The library uses the Triton Inference Server to handle HTTP/gRPC requests. Triton Server provides endpoints to validate if the server is ready and in a healthy state. The following API endpoints can be used in your orchestrator to control the application ready and live states:

Ready: /v2/health/ready
Live: /v2/health/live

Exposing ports

The library uses the Triton Inference Server, which exposes the HTTP, gRPC, and metrics ports for communication. In the default configuration, the following ports have to be exposed:

8000 for HTTP
8001 for gRPC
8002 for metrics

If the library is inside a Docker container, the ports can be exposed by passing an extra argument to the docker run command. An example of passing ports configuration:

docker run -p 8000:8000 -p 8001:8001 -p 8002:8002 {image}

To deploy a container in Kubernetes, add a ports definition for the container in YAML deployment configuration:

containers:
  - name: pytriton
    ...
    ports:
      - containerPort: 8000
        name: http
      - containerPort: 8001
        name: grpc
      - containerPort: 8002
        name: metrics

Configuring shared memory

The connection between Python callbacks and the Triton Inference Server uses shared memory to pass data between the processes. In the Docker container, the default amount of shared memory is 64MB, which may not be enough to pass input and output data of the model.
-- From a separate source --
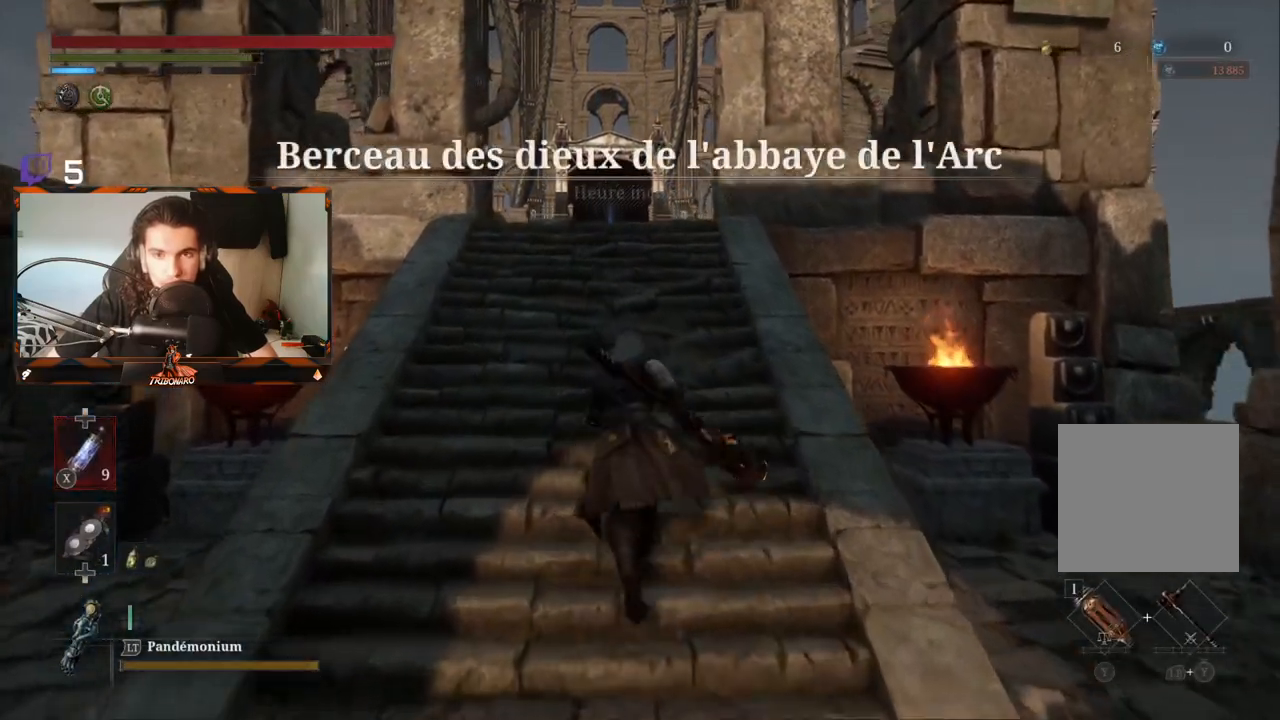
{"buttons": ["B"], "left_stick": "up", "right_stick": "center", "events": []}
To increase the available shared memory size, pass an additional flag to the docker run command. An example of increasing the shared memory size to 8GB:

docker run --shm-size 8GB {image}

To increase the shared memory size for Kubernetes, the following configuration can be used:

spec:
  volumes:
    - name: shared-memory
      emptyDir:
        medium: Memory
  containers:
    - name: pytriton
      ...
      volumeMounts:
        - mountPath: /dev/shm
          name: shared-memory

Specify container init process

You can use the --init flag of the docker run command to indicate that an init process should be used as the PID 1 in the container. Specifying an init process ensures that reaping zombie processes are performed inside the container. The reaping zombie processes functionality is important in case of an unexpected error occurrence in scripts hosting PyTriton.